After Peter’s birth, I began writing daily updates about his progress, the staff, our concerns, and his many visitors. It was started as a way to get information out to friends and family who wanted to stay informed. Basically it was a “blog” before blogs were even created. I kept up with “Pete’s Diary” during his entire 3 ½ month stay in NICU and also periodically after his discharge.
Fast forward ten years, and Peter is now reading the diary himself. He has been getting it out almost every day this summer and asks questions about things that I wrote. I love that he has it to read and that he is especially interested in understanding more about his complicated first months of life. For me, however, it’s difficult to revisit that time. I literally closed that book a long time ago, but how can I possibly explain that to him?
In an effort to help Peter (and myself), I have decided to read through the journal with him so that we can discuss it. Although he remains a happy and typical ten-year old boy on the surface, I see that he is not as lighthearted anymore. He possesses a deep sadness that I can’t possibly understand. Earlier this week Peter was crying, and he told me that he wished he could talk to God and ask why he was born with a craniofacial condition. My reply to him was that I wished he could too because I would also like the answer to that question. I told him how proud his Dad and I are of him and that we love him deeply and would trade places with him if we could. I also told him that although he has been given a lot to deal with in life, there are always people who have more. In our many visits to the hospital, we have seen kids with cancer, kids in wheelchairs, kids who are badly burned, and kids who are mentally impaired. I don’t fault Peter for the way he is feeling, and I will always be supportive and comforting when he needs a shoulder to cry on. I don’t, however, want him to drown in a puddle of self pity.
I’ve heard the many sayings that are repeated over and over to parents like me… “Everything happens for a reason,” “God doesn’t give you more than you can handle,” and “God gives special children to special parents.” I abandoned those beliefs long ago. If that is what gives you strength, I am not one to argue about it. As for me, the following has stuck with me through the years and helped me cope…
“Can you accept the idea that some things happen for no reason?
That there is randomness in the universe?”

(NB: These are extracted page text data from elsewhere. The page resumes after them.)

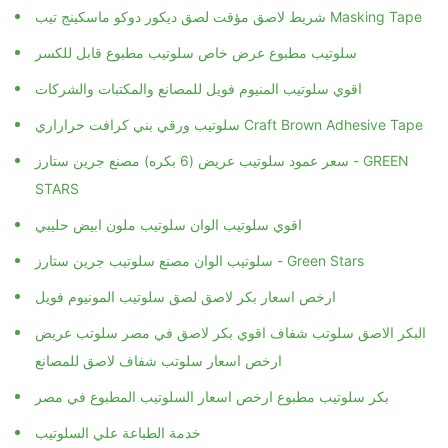
شريط لاصق مؤقت لصق ديكور دوكو ماسكينج تيب Masking Tape
سلوتيب مطبوع عرض خاص سلوتيب مطبوع قابل للكسر
اقوي سلوتيب المنيوم فويل للمصانع والمكتبات والشركات
سلوتيب ورقي بني كرافت حراراري Craft Brown Adhesive Tape
سعر عمود سلوتيب عريض (6 بكره) مصنع جرين ستارز - GREEN
STARS
اقوي سلوتيب الوان سلوتيب ملون ابيض حليبي
سلوتيب الوان مصنع سلوتيب جرين ستارز - Green Stars
ارخص اسعار بكر لاصق لصق سلوتيب المونيوم فويل
البكر الاصق سلوتب شفاف اقوي بكر لاصق في مصر سلوتب عريض
ارخص اسعار سلوتب شفاف لاصق للمصانع
بكر سلوتيب مطبوع ارخص اسعار السلوتيب المطبوع في مصر
خدمة الطباعة علي السلوتيب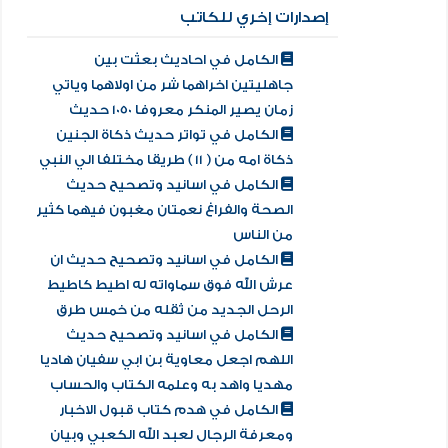
إصدارات إخري للكاتب
الكامل في احاديث بعثت بين
جاهليتين اخراهما شر من اولاهما وياتي
زمان يصير المنكر معروفا 1050 حديث
الكامل في تواتر حديث ذكاة الجنين
ذكاة امه من ( 11 ) طريقا مختلفا الي النبي
الكامل في اسانيد وتصحيح حديث
الصحة والفراغ نعمتان مغبون فيهما كثير
من الناس
الكامل في اسانيد وتصحيح حديث ان
عرش الله فوق سماواته له اطيط كاطيط
الرحل الجديد من ثقله من خمس طرق
الكامل في اسانيد وتصحيح حديث
اللهم اجعل معاوية بن ابي سفيان هاديا
مهديا واهد به وعلمه الكتاب والحساب
الكامل في هدم كتاب قبول الاخبار
ومعرفة الرجال لعبد الله الكعبي وبيان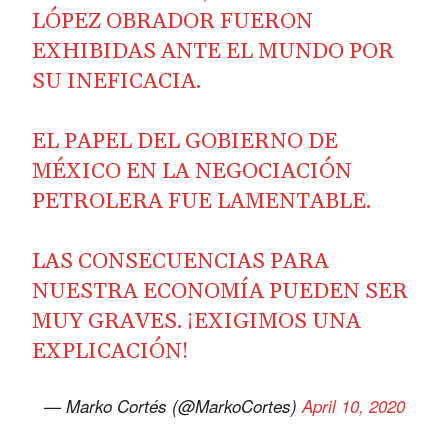
LÓPEZ OBRADOR FUERON
EXHIBIDAS ANTE EL MUNDO POR
SU INEFICACIA.
EL PAPEL DEL GOBIERNO DE
MÉXICO EN LA NEGOCIACIÓN
PETROLERA FUE LAMENTABLE.
LAS CONSECUENCIAS PARA
NUESTRA ECONOMÍA PUEDEN SER
MUY GRAVES. ¡EXIGIMOS UNA
EXPLICACIÓN!
— Marko Cortés (@MarkoCortes)
April 10, 2020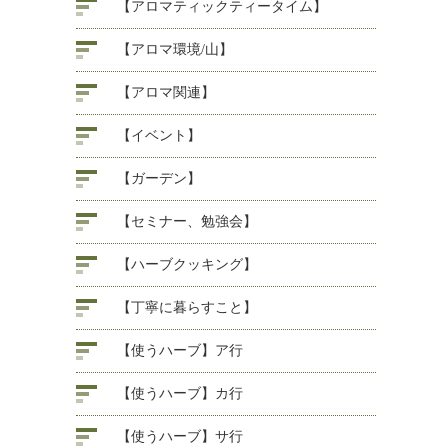
【アロマティックティータイム】
【アロマ環境/山】
【アロマ関連】
【イベント】
【ガーデン】
【セミナー、勉強会】
【ハーブクッキング】
【丁寧に暮らすこと】
【使うハーブ】ア行
【使うハーブ】カ行
【使うハーブ】サ行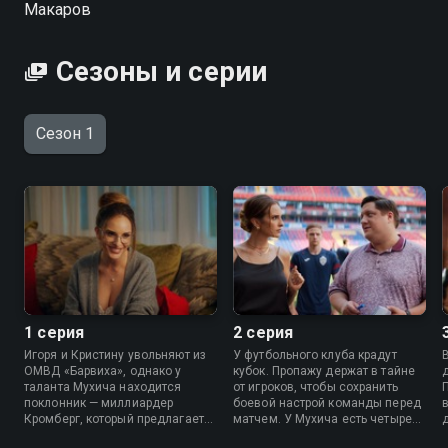
Макаров
Сезоны и серии
Сезон 1
1 серия
2 серия
Игоря и Кристину увольняют из
У футбольного клуба крадут
ОМВД «Барвиха», однако у
кубок. Пропажу держат в тайне
таланта Мухича находится
от игроков, чтобы сохранить
поклонник — миллиардер
боевой настрой команды перед
Кромберг, который предлагает
матчем. У Мухича есть четыре
Игорю открыть собственное
дня на поиски кубка, и для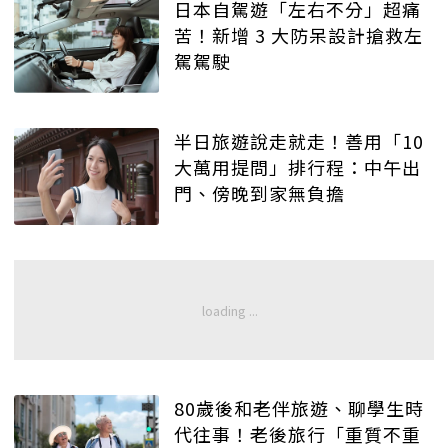
日本自駕遊「左右不分」超痛
苦！新增 3 大防呆設計搶救左
駕駕駛
半日旅遊說走就走！善用「10
大萬用提問」排行程：中午出
門、傍晚到家無負擔
80歲後和老伴旅遊、聊學生時
代往事！老後旅行「重質不重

This was written by Harold S. Kushner who is a Rabbi and was a parent of a child who died from a complicated disease. He is also the author of many books, including one entitled “When Bad Things Happen to Good People.” I’m sure Kushner’s quote is one that I will someday share and discuss with Peter. I know that eventually though, Peter will have to form his own opinion of why life dealt him such a difficult hand. As his Mom, I really look forward to the day he enlightens me with it.